Başbakan Erdoğan'la çıktığımız seçim gezilerinde önce Elazığ'a sonra da Malatya'ya gittik. İki şehirde de AK Parti güçlü ama bu kez o gücü aşan farklı bir ışık vardı.
Meydanlar deyim yerindeyse siyaseti dizayn edenlere meydan okuyordu.
Son yılların belki de en heyecan verici seçimini yaşayacağız.
Meydanlardaki coşku, insanların gözlerindeki ışıltı buna işaretti...
1950 seçimini yaşamadım ama bu kez olanları, bir yanıyla ona, bir yanıyla da tanık olduğum 1977'deki Ecevit mitinglerine benzettim.
Masa başı siyaset analizleriyle siyaseti dizayn etmeye çalışanlar hayal kursunlar ama hayal kırıklıklarına da hazır olsunlar. O gezilerin ardından Ankara'ya döndük ve Başbakan Erdoğan'ın konuk olduğu atv ve aHaber ortak yayınına katıldık.
Kumpasların kurulduğu, onca iddianın ortalığa saçıldığı bir dönemeçte Başbakan Erdoğan'ın ne söyleyeceği önemliydi. İlgiyle izlendiğinden eminim. Başbakan, birçok konuda ilginç ve samimi şeyler söyledi. Ama iki önemli açıklamasının altı çizilmeli. Birincisi MİT'le ilgili... MİT eskiden beri tartışmalı bir kurumdu. Hakan Fidan'ın müsteşarlığından bu yana da o tartışma farklılaşsa da sürdü.
Çünkü MİT, bu dönemde Gülen Cemaati'nin en önemli hedefiydi. Bunu da hiç saklamadılar.

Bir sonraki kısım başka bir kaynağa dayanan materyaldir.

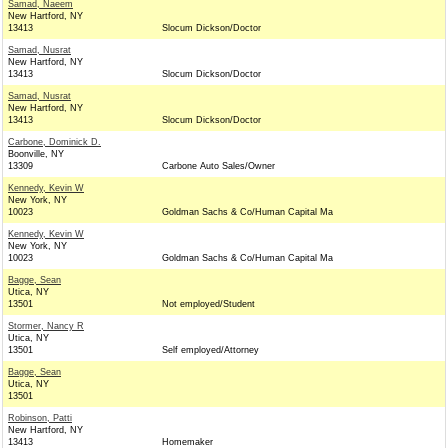
Samad, Naeem
New Hartford, NY
13413
Slocum Dickson/Doctor
Samad, Nusrat
New Hartford, NY
13413
Slocum Dickson/Doctor
Samad, Nusrat
New Hartford, NY
13413
Slocum Dickson/Doctor
Carbone, Dominick D.
Boonville, NY
13309
Carbone Auto Sales/Owner
Kennedy, Kevin W
New York, NY
10023
Goldman Sachs & Co/Human Capital Ma
Kennedy, Kevin W
New York, NY
10023
Goldman Sachs & Co/Human Capital Ma
Bagge, Sean
Utica, NY
13501
Not employed/Student
Stormer, Nancy R
Utica, NY
13501
Self employed/Attorney
Bagge, Sean
Utica, NY
13501
Robinson, Patti
New Hartford, NY
13413
Homemaker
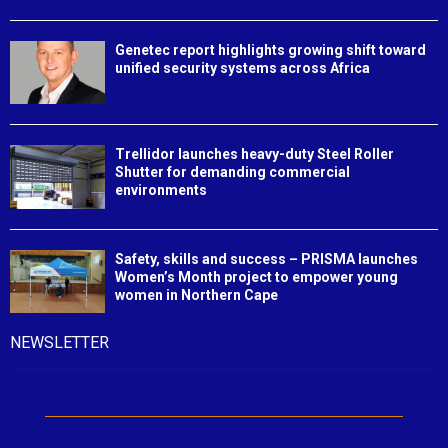
Genetec report highlights growing shift toward
unified security systems across Africa
Trellidor launches heavy-duty Steel Roller
Shutter for demanding commercial
environments
Safety, skills and success – PRISMA launches
Women’s Month project to empower young
women in Northern Cape
NEWSLETTER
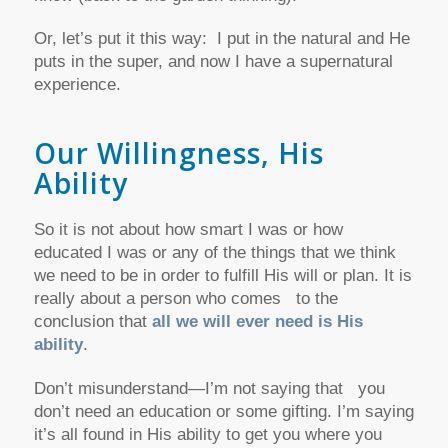
Or, let’s put it this way: I put in the natural and He
puts in the super, and now I have a supernatural
experience.
Our Willingness, His
Ability
So it is not about how smart I was or how
educated I was or any of the things that we think
we need to be in order to fulfill His will or plan. It is
really about a person who comes to the
conclusion that
all we will ever need is His
ability
.
Don’t misunderstand—I’m not saying that you
don’t need an education or some gifting. I’m saying
it’s all found in His ability to get you where you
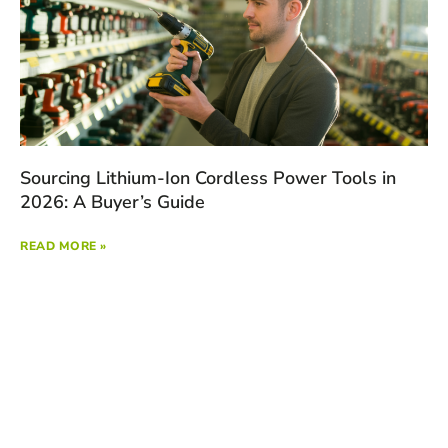
Sourcing Lithium-Ion Cordless Power Tools in
2026: A Buyer’s Guide
READ MORE »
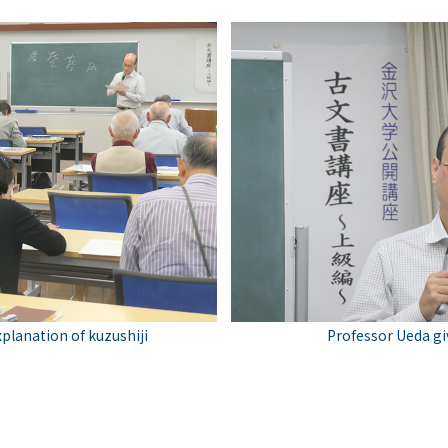
xplanation of kuzushiji
Professor Ueda giv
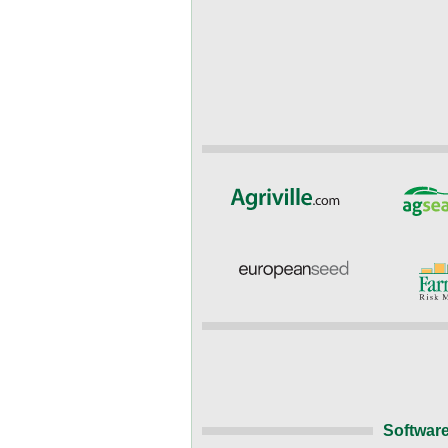
Software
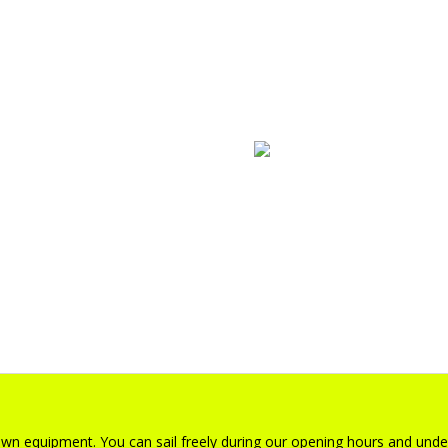
gs
foilboards
 own equipment. You can sail freely during our opening hours and unde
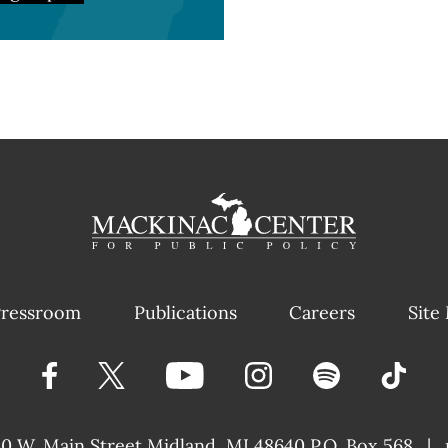
ressroom
Publications
Careers
Site
40 W. Main Street
Midland, MI 48640 P.O. Box 568
|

Peki, MİT kimin denetimindeydi? Eskiden devlete yön veren asker olduğu için patron da askerdi. Son dönemde ise siyasetin yani hükümetin denetiminde olduğu gibi bir izlenim oluştu. Ancak, Başbakan Erdoğan'ın dinlemeler ve kayıtlar sürerken MİT'in ne yaptığına ilişkin soruya verdiği cevap durumun tam da böyle olmadığını gösteriyordu: "MİT sizin anladığınız manada bir konumda değil, orasını yeknesak mı zannediyorsunuz? Orada da imamlar var. Geçmişinden bugüne o çarkın içinde de neler olmadı ki? 34 yıldır o çark çalışıyor ve şu an zirve yaptı. MİT Müsteşarı ile alakalı olayda rol alanları görünce yoğurdu üfleyerek yedik. Bu casusluk suçuna girer. Orada da imamları var. İmamı biz sadece camide biliyorduk.
Orada da ikili telefon görüşmelerinin dinlenmediğine inanmıyorum."
Anlaşılan o ki, MİT dışarıdan göründüğü gibi değil. İçinde eski Türkiye zihniyetinin taşıyıcılarıyla ilişkili "paralel yapı" da var ve hâlâ sivilleşemedi.
Şimdi gelelim ikinci tespite... Başbakan Erdoğan, programda kendi partisi ve bakanlarıyla ilgili de çarpıcı bir tespit yaptı. 17 Aralık darbesi sonrası AK Parti içinde "paralel yapı"nın nasıl bir karşılığı olduğu bilinmiyordu.
Birkaç milletvekiliyle mi sınırlıydı yoksa kapsama alanına giren bakanlar veya milletvekilleri var mıydı?
Başbakan'ın bu konuda verdiği mesaj adeta bir ültimatom gibiydi: "Şantajla, tehditle kafeslenen insanlar var.
İşadamları olsun, siyasiler olsun.
Bunların sayısı çok, partimde de var.
Kesinlikle var. Bundan rahatsızım.
Buradan çağrı yapıyorum. Bu milletvekili olur, bakan olur. Bunları bize anlatsın.
Yüreğini ortaya koyacak hepsi. Bu bir istiklal mücadelesi ise herkes adım atmalı. Ya korkuyorlar ya da kenarından kıyısından 'birisi incinir mi, şu olur mu?' diye düşünüyorlar. Biz Allah'ı incitmeyelim."
Aslında uzun süredir AK Parti kulislerinde bu konu konuşuluyor. Özellikle bir-iki bakanın "paralel yapı"yla ilgili susması dikkat çekiyor. AK Parti içinde dikkat çekilen bir başka şey de 17 Aralık'ta operasyon yapılan bakanların seçimi. Bu seçimi "manidar" bulan bir AK Partili şöyle diyor: "Adı geçen üç bakan da Doğu ve Güneydoğu'lu... Bir Karadenizli vardı onun da nasıl tepki verdiği görüldü.
Bu operasyonun amacı çözüm sürecini bitirmek."